Sunday, July 1, 2012

July 1: A Cat in Paris/Une vie de chat (2010 -- Jean-Loup Felicioli & Alain Gagnol)

★★★

While some theaters this summer have shown images of an exploding TV to counter-attack against watching movies at home, a film like A Cat in Paris is a much more persuasive argument.  The rich color, smart imagery, and unique instability of frame-to-frame animation in this little movie are as strong an argument for the big screen as need be made.  
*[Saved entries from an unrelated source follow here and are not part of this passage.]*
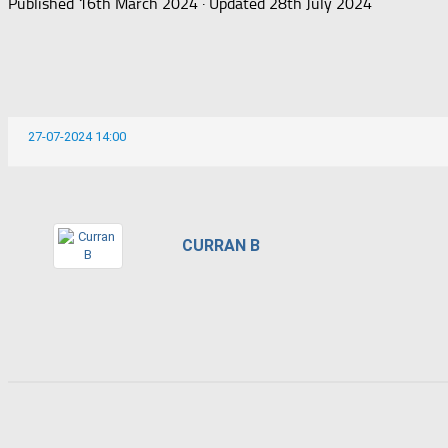
Published
16th March 2024
· Updated
28th July 2024
27-07-2024 14:00
CURRAN B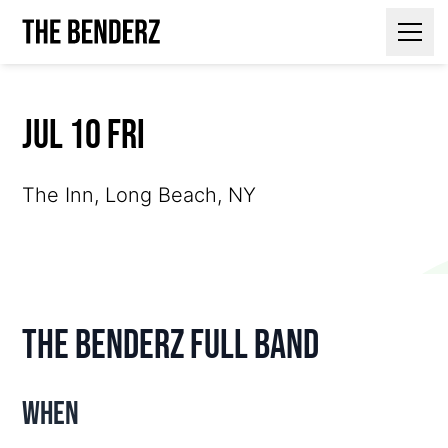
Contact Us
Jul 10 Fri
The Inn, Long Beach, NY
The Benderz Full Band
When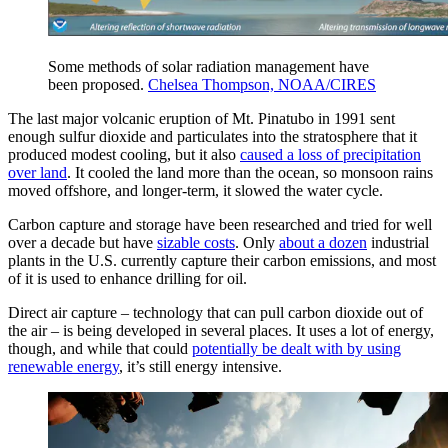
Some methods of solar radiation management have
been proposed.
Chelsea Thompson, NOAA/CIRES
The last major volcanic eruption of Mt. Pinatubo in 1991 sent
enough sulfur dioxide and particulates into the stratosphere that it
produced modest cooling, but it also
caused a loss of precipitation
over land
. It cooled the land more than the ocean, so monsoon rains
moved offshore, and longer-term, it slowed the water cycle.
Carbon capture and storage have been researched and tried for well
over a decade but have
sizable costs
. Only
about a dozen
industrial
plants in the U.S. currently capture their carbon emissions, and most
of it is used to enhance drilling for oil.
Direct air capture – technology that can pull carbon dioxide out of
the air – is being developed in several places. It uses a lot of energy,
though, and while that could
potentially be dealt with by using
renewable energy
, it’s still energy intensive.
In fact, I would have almost been content with no dialog at all in this visionfest of a film.  Nearly every unique frame is interesting and engaging, whether it’s the images of characters dancing across rooftops and up gutters or fantasy scenes of a menacing octopus or a rampaging African figurine.  The animation of night, when most of the film occurs, lets the artists create contrast and shadows that give the film depth.  In fact, I almost mistook the opening for 3-D.  Many of the images have witty content, too.  There’s a clever reference to the cat and the moon, and the tour-de-force ending has an intelligent reference to King Kong as well as kung fu movies and Victor Hugo.  In the fluid freedom that directors Felicioli and Gagnol find in this animation, a long-suffering pooch experiences visually-varied ways to suffer, and character movement is more a flow than a mechanical change of position.  The film’s wit and freedom are on special display in a night scene where characters in the dark are at first invisible, then seen from the cat’s perspective as outlines, then seen as Picasso-like shapes as the outlines shift.  And throughout the film, the hand-drawn frames fail to match up exactly, giving the film a continually changing, unstable quality even as the overall gist of the action remains quite clear.  A Cat in Paris is a visual delight.
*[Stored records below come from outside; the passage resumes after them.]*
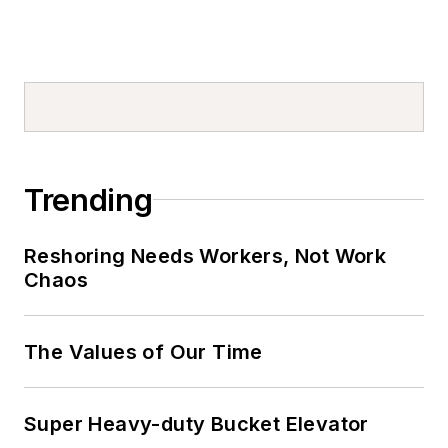
Trending
Reshoring Needs Workers, Not Work
Chaos
The Values of Our Time
Super Heavy-duty Bucket Elevator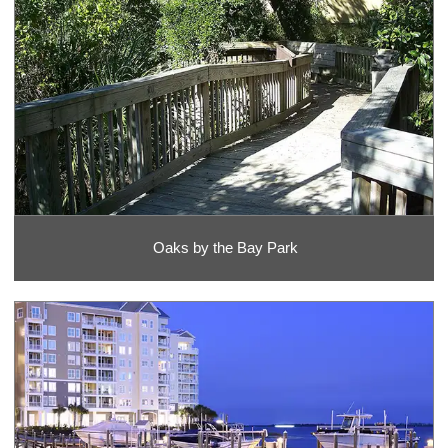
Oaks by the Bay Park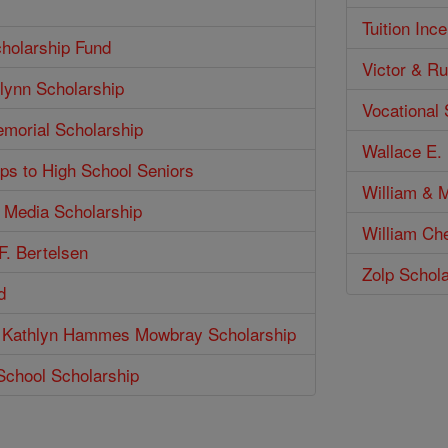
Tuition Inc
holarship Fund
Victor & Ru
lynn Scholarship
Vocational
emorial Scholarship
Wallace E. 
ps to High School Seniors
William & M
n Media Scholarship
William Ch
F. Bertelsen
Zolp Schol
d
 Kathlyn Hammes Mowbray Scholarship
School Scholarship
That’s not to say that there aren’t some problems here.  The tone of the film is uneven, jumping too quickly from one extreme emotion to another.  This is especially true of the mother and of Costa, the villain.  In fact, Costa is even distracting at times, stretching out his rants a bit too long and raving unimpressively.   And not only is Costa not up to par, but the film starts grinding gears when he’s on screen too long.  His pursuit of Zoe could have been another of the several intense, bravura set pieces of the film, but Costa stops the scene and dilutes its energy with a silly berating of one of his hapless flunkies.  And this gang of accomplices adds little humor or sympathy as a whole.
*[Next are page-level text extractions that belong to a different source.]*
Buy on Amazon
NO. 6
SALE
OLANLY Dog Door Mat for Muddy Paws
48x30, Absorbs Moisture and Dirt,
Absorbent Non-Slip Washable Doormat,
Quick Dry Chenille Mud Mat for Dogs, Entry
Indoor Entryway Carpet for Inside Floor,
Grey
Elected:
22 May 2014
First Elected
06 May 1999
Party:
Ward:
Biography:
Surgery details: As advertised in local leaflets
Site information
I also wondered if there’s a problem with the translation.  I watched the English version of the film, and some of the lines had the awkward feeling of animee translations.  And most of the English vocal talent lacks the range that might complement the visuals of the movie.  I especially wonder whether the failure of Costa for me is actually the failure of voice actor JB Blanc.

Despite these problems of tone, range and pacing, A Cat in Paris is a very worthwhile investment of time.  The visuals and the intelligence of the animation more than compensate for whatever other directorial misjudgments there are.